# First smoke - 7lb pork butt



## kyletn (May 10, 2015)

Finally got a chance to try out my new Smoke Vault yesterday with a nice 7lb pork butt.  It was coated with mustard & a nice rub from a recipe found online & sat in the fridge overnight.  After bringing the smoker to temp, the butt went on about 6am.  I used a combination of cherry & applewood chunks.  Since I had the temp probe in the whole time, I watched carefully & it passed 140 deg at about 3 1/2 hrs in.  Here it is at about 6 hours:













BB23F247-5DD5-4596-950E-A9A6CD613381_zpssa1fgwh8.j



__ kyletn
__ May 10, 2015






Since this was my first smoke, I deliberately did NOT plan to feed anyone else, so I didn't have hungry guests waiting for it to be done.  I was hoping for the "approximate" 1.5 hrs/lb smoking time, but learned that its pretty much a wild *ss guess when it'll be done.  The butt hit a stall around 9 hrs in at about 168-170 deg & stayed there for about 2 1/2 hrs.

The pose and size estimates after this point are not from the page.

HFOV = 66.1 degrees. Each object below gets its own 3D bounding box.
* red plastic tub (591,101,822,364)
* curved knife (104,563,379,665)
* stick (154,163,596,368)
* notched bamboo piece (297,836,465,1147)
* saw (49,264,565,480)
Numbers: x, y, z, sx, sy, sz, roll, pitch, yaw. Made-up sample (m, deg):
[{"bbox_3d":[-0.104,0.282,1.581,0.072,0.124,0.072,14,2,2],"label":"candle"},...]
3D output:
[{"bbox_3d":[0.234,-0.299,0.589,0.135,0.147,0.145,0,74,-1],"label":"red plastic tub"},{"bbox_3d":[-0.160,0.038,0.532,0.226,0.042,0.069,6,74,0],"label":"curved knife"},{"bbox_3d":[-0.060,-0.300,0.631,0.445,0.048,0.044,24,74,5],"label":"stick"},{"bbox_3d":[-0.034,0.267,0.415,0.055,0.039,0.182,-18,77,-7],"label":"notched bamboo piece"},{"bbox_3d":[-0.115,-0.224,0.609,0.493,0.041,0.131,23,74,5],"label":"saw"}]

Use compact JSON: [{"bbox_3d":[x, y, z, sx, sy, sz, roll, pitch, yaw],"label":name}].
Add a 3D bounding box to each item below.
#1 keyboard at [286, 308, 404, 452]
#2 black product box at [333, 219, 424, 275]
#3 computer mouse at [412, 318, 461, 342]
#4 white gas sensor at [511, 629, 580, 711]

Once it started to move again, I foiled it at about 180 and finally took it out at about 196 (the boss was getting hungry!)  Total cook time was 13 1/2 hrs & the final result was very moist and tasty!

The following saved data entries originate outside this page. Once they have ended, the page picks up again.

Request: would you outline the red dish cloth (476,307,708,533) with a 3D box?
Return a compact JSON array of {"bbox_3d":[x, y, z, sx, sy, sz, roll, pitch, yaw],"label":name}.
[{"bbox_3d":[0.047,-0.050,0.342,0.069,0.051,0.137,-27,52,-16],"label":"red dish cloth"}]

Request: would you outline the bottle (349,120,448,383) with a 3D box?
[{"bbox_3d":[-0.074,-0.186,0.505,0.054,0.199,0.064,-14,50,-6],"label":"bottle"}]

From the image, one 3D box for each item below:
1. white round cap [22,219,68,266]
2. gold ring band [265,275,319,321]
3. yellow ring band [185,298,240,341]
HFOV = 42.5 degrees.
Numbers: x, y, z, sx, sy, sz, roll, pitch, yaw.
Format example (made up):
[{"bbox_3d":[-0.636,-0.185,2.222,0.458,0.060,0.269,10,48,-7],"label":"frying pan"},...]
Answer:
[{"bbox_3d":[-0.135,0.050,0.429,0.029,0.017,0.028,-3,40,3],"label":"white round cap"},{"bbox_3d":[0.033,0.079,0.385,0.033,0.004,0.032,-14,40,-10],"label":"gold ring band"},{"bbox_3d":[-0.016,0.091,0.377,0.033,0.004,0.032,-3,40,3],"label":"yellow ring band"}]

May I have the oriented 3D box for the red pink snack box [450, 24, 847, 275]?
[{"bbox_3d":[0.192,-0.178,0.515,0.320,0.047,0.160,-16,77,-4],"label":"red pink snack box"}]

C10BFD5D-CBA2-44EF-9A63-4679A3B8EA23_zpsrsvozrtq.j



__ kyletn
__ May 10, 2015





  













A51A2F19-4AC2-4ADC-B41F-69D833EB5306_zpszrjq1niv.j



__ kyletn
__ May 10, 2015






Lessons learned:

- As others have noted, the control dial on the CCSV is very sensitive.  All you have to do is barely turn it to move the temp.  Mine seemed to want to hang out between 235-245 deg & I was OK with that.  May have to check out adding a needle valve to the regulator.

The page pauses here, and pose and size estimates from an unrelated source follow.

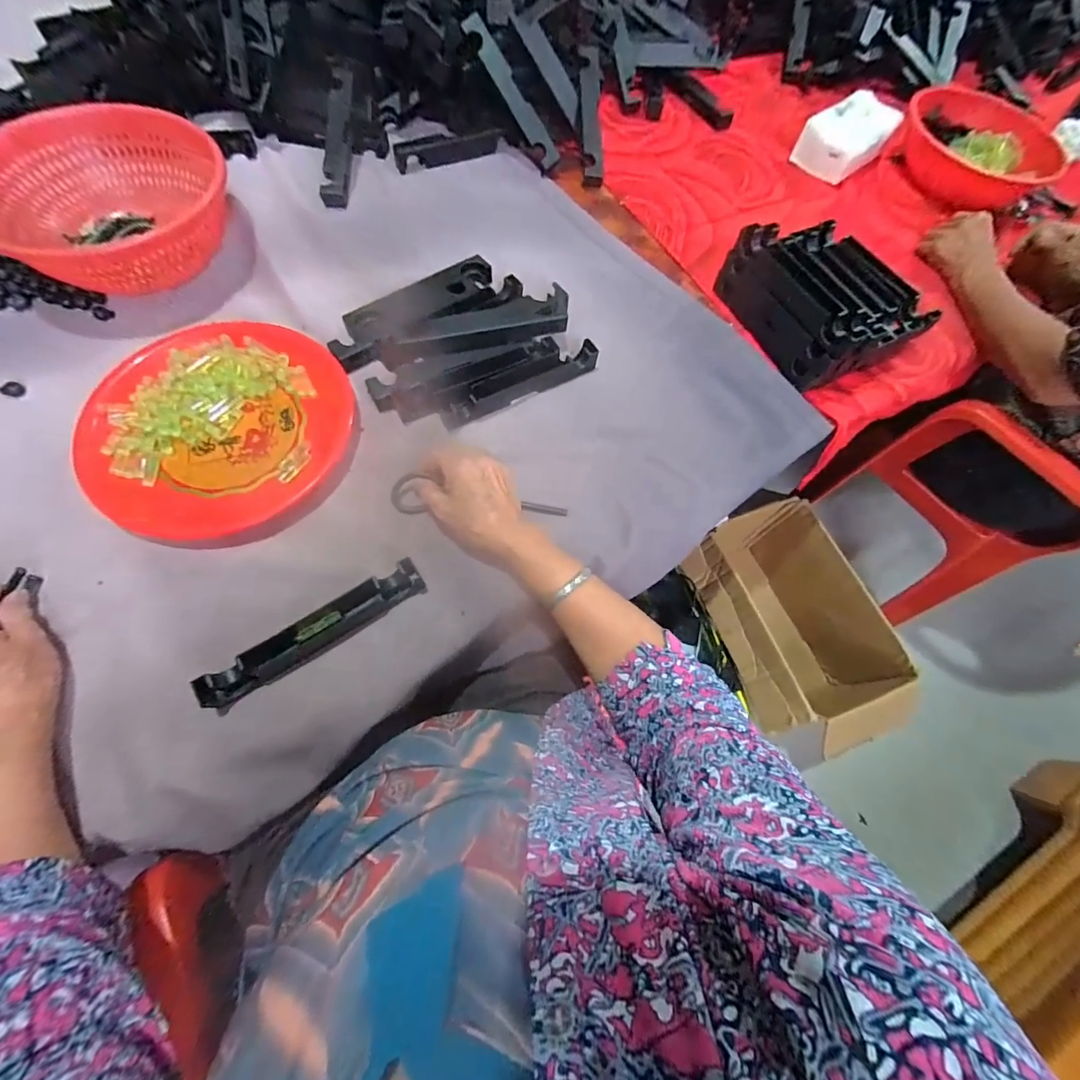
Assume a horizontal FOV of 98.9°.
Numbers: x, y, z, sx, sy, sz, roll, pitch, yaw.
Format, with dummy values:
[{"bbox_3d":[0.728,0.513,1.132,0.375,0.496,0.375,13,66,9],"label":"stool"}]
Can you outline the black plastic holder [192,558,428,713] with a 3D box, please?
[{"bbox_3d":[-0.194,0.080,0.406,0.194,0.024,0.030,-30,73,-16],"label":"black plastic holder"}]

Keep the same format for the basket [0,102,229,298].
[{"bbox_3d":[-0.495,-0.388,0.547,0.208,0.106,0.226,2,67,-4],"label":"basket"}]

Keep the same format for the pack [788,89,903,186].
[{"bbox_3d":[0.508,-0.666,0.755,0.153,0.065,0.109,-40,76,-18],"label":"pack"}]

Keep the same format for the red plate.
[{"bbox_3d":[-0.335,-0.126,0.486,0.244,0.024,0.253,2,67,-4],"label":"red plate"}]

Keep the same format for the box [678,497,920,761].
[{"bbox_3d":[0.456,0.178,0.891,0.263,0.213,0.401,-17,70,-11],"label":"box"}]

- I was hoping that allowing 12 hrs for what "should" have been a 10 1/2 hr smoke would allow us to eat about 6.  I'll be smoking 2 butts over July 4 for company that the wife wants to feed about 1pm.  I think I'll allow the 2 hrs/lb + 2 hr buffer that I saw another member here suggest.

- First timers: read as many threads here as you can stand first, & you'll be prepared to make great BBQ!


----------



## bellis309 (May 10, 2015)

Always a great idea to do a test tun to give yourself an approx baseline of how things work. Looks like you did a great job!


----------



## rmmurray (May 10, 2015)

Kyle, great first smoke. Heck, great smoke period. Good for you. The nice thing about a pork butt is that after it's done, you can always wrap it and stick it in an empty cooler filled with towels and it will stay warm for 2 - 4 hours. Better to plan ahead and be done early then to have hungry guests waiting. Enjoy that pulled pork. 
:points1:
-Ryan


----------



## themule69 (May 10, 2015)

Fine first smoke. Check to see if your gauge is correct as most are NOT. As said above you can hold it in a cooler wrapped with foil and towels for hour. You can also smoke and pull the day before and reheat. It will be as good as the day you first smoked it.

Happy smoken.

David


----------



## kyletn (May 10, 2015)

themule69 said:


> Check to see if your gauge is correct as most are NOT.


Thats something that I learned from my pre-smoke reading.  I used my Thermapen TW8060 to monitor the smoker temp & the meat, but the built in gauge is only off by about 10 deg.


----------